Top of Data shown
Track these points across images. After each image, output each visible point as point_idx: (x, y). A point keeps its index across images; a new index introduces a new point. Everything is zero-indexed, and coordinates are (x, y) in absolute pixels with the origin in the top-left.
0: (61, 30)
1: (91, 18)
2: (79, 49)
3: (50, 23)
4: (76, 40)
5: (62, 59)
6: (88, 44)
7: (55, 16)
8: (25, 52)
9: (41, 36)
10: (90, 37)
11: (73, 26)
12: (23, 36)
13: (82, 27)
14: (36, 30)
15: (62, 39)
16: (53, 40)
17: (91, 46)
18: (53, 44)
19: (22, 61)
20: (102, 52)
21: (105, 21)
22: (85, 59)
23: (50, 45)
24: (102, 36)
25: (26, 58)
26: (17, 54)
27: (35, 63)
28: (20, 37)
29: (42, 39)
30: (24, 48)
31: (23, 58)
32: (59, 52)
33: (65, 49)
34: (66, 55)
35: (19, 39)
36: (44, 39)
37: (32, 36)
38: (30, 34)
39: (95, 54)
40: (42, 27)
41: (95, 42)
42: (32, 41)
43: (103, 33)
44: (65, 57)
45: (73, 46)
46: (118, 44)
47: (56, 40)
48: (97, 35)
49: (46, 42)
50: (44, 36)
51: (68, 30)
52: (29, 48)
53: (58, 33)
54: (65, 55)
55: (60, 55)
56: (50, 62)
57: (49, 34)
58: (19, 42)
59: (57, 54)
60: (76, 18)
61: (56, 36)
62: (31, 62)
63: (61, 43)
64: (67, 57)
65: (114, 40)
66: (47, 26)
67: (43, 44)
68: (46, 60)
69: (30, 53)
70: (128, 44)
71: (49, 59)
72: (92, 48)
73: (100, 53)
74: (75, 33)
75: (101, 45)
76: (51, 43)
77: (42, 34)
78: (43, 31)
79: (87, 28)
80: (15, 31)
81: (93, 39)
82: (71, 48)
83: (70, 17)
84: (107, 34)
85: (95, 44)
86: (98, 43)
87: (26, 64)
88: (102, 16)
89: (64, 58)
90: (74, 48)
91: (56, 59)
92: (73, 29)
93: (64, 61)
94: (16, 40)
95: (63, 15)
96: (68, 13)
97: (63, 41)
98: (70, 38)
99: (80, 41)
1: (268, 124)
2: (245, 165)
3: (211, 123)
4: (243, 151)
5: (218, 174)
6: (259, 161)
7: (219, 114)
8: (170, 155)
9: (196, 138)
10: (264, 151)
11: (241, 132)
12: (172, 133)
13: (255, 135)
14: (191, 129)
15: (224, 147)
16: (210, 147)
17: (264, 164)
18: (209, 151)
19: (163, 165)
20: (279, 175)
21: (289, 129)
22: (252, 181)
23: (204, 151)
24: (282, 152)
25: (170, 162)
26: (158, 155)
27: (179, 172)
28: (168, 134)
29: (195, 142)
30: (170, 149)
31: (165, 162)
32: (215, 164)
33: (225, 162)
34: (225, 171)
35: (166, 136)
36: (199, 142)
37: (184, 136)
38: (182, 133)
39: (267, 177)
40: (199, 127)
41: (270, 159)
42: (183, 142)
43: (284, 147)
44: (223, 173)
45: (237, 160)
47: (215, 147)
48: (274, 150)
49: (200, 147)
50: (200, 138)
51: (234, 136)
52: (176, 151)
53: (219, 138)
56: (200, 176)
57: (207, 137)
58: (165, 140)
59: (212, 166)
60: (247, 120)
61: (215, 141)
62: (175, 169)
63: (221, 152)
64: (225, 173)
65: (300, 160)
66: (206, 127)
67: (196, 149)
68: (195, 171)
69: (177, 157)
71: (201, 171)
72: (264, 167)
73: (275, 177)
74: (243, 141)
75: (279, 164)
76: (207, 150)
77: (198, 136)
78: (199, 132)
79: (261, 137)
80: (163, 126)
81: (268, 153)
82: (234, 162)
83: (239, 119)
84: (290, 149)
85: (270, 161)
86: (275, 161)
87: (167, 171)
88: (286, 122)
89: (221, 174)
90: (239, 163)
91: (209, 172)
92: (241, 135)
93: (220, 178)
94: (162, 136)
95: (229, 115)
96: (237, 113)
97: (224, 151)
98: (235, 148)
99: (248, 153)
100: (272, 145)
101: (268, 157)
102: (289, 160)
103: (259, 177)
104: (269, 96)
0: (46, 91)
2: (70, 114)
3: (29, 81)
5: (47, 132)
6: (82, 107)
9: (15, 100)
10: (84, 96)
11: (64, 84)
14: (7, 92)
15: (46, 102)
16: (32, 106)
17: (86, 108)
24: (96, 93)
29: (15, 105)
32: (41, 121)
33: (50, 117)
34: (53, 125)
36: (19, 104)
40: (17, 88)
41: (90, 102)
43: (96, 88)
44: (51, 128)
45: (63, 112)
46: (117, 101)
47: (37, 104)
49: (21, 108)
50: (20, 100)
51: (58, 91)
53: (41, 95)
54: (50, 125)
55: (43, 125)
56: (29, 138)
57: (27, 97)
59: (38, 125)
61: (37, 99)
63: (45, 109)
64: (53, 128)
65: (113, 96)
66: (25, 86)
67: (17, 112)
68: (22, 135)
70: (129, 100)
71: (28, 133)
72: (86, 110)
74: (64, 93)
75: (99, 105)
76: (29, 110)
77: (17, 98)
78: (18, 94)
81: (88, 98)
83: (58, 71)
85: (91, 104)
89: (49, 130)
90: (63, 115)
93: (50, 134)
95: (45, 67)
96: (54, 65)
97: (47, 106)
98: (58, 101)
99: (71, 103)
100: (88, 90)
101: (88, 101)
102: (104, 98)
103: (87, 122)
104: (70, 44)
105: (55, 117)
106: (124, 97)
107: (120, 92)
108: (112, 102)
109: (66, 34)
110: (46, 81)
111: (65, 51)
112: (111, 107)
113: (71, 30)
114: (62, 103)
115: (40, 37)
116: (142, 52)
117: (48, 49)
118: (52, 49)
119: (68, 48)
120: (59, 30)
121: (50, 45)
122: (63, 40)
Bottom of Data shown
▸ Work to be completed: Copy out the lines from the one holding "100: (272, 145)" through the last of the records, both ends included, reproducing each one verbatim.

▸ Task answer:
100: (272, 145)
101: (268, 157)
102: (289, 160)
103: (259, 177)
104: (269, 96)
0: (46, 91)
2: (70, 114)
3: (29, 81)
5: (47, 132)
6: (82, 107)
9: (15, 100)
10: (84, 96)
11: (64, 84)
14: (7, 92)
15: (46, 102)
16: (32, 106)
17: (86, 108)
24: (96, 93)
29: (15, 105)
32: (41, 121)
33: (50, 117)
34: (53, 125)
36: (19, 104)
40: (17, 88)
41: (90, 102)
43: (96, 88)
44: (51, 128)
45: (63, 112)
46: (117, 101)
47: (37, 104)
49: (21, 108)
50: (20, 100)
51: (58, 91)
53: (41, 95)
54: (50, 125)
55: (43, 125)
56: (29, 138)
57: (27, 97)
59: (38, 125)
61: (37, 99)
63: (45, 109)
64: (53, 128)
65: (113, 96)
66: (25, 86)
67: (17, 112)
68: (22, 135)
70: (129, 100)
71: (28, 133)
72: (86, 110)
74: (64, 93)
75: (99, 105)
76: (29, 110)
77: (17, 98)
78: (18, 94)
81: (88, 98)
83: (58, 71)
85: (91, 104)
89: (49, 130)
90: (63, 115)
93: (50, 134)
95: (45, 67)
96: (54, 65)
97: (47, 106)
98: (58, 101)
99: (71, 103)
100: (88, 90)
101: (88, 101)
102: (104, 98)
103: (87, 122)
104: (70, 44)
105: (55, 117)
106: (124, 97)
107: (120, 92)
108: (112, 102)
109: (66, 34)
110: (46, 81)
111: (65, 51)
112: (111, 107)
113: (71, 30)
114: (62, 103)
115: (40, 37)
116: (142, 52)
117: (48, 49)
118: (52, 49)
119: (68, 48)
120: (59, 30)
121: (50, 45)
122: (63, 40)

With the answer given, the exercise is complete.